Senator JD Vance of Ohio on Monday accused Vice President Kamala Harris and Gov. Tim Walz of Minnesota of misleading the public about their records and taking relatively few questions on the campaign trail.
But Mr. Vance’s attacks, made to supporters at an appearance in Philadelphia, also trained the spotlight on his own less-than-direct answers to specific questions, including whether he and former President Donald J. Trump would support an increase in the federal minimum wage and whether his own opinions have changed on the need for a federal abortion ban.
Some of Mr. Vance’s evasiveness could be chalked up to smart politics, such as refusing to say which Philadelphia eatery he preferred for cheesesteaks. Still, his elusiveness on more serious policy questions gave an opening to his Democratic opponents to call into question his own resolve on crucial issues.
Mr. Vance said Ms. Harris was only “pretending to run” for president, describing her as overly scripted and suggesting the former senator and California attorney general was fearful of answering questions from the news media. He criticized Mr. Walz for not agreeing to a second vice-presidential debate and accused him of lying about his military service.
“Even though he says he carried a weapon in war, the closest Tim Walz has ever come to combat is when he let rioters burn Minneapolis to the ground a few years ago,” Mr. Vance said, a reference to the protests in 2020 after a police officer murdered George Floyd by kneeling on his neck.
But when Mr. Vance took questions from the reporters on Monday, the start of a busy week of campaigning, he would not say whether he and Mr. Trump supported boosting the federal minimum wage from $7.25 per hour, where it has remained since 2009. Instead, Mr. Vance pivoted to the campaign’s position on immigration.
“Whether you have a higher minimum wage or a lower minimum wage, the way to destroy the wages of American workers is to import 20 million illegal aliens and let them stay here with work visas,” Mr. Vance said, inflating the number of undocumented immigrants in America and misstating Biden administration policy. There are roughly 11 million undocumented immigrants in America, according to the Migration Policy Institute, a nonpartisan research group in Washington. While the Biden administration has faced pressure from certain local leaders to speed up the work permit process for asylum seekers, Ms. Harris has not called for blanket approval for all undocumented immigrants.

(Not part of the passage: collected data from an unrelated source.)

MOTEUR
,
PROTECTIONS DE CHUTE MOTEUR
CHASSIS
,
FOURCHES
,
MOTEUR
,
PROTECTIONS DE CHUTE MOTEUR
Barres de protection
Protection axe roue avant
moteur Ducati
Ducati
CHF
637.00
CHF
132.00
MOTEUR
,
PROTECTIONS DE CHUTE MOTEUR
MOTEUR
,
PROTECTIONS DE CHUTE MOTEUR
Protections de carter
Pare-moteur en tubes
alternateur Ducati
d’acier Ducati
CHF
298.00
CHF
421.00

When asked whether his thinking on abortion access had changed, Mr. Vance repeatedly referred to Mr. Trump’s position, which has been to avoid making a decision and instead leave the issue to state legislatures. Mr. Vance described Mr. Trump’s approach as an attempt to “find some common ground in this country that has been divided by this question for 50 years.”
A spokesman for Ms. Harris said that Mr. Vance’s reluctance to answer the question on the minimum wage signaled that the Republican ticket was aligned with “their billionaire buddies and corporate megadonors.”
“A Trump-Vance administration is a guaranteed disaster for families across the country — with a $3,900 tax hike, higher rent and health care costs and, apparently, no raise for the minimum wage,” said Ammar Moussa, the Harris campaign’s director of rapid response. The so-called tax increase refers to a recent estimate from the Center for American Progress Action Fund, the research arm of a Democratic-aligned think tank, on what Mr. Trump’s proposed tariffs would cost American consumers.
Ms. Harris earlier this month called for an increase in the minimum wage.
Hamed Aleaziz contributed reporting.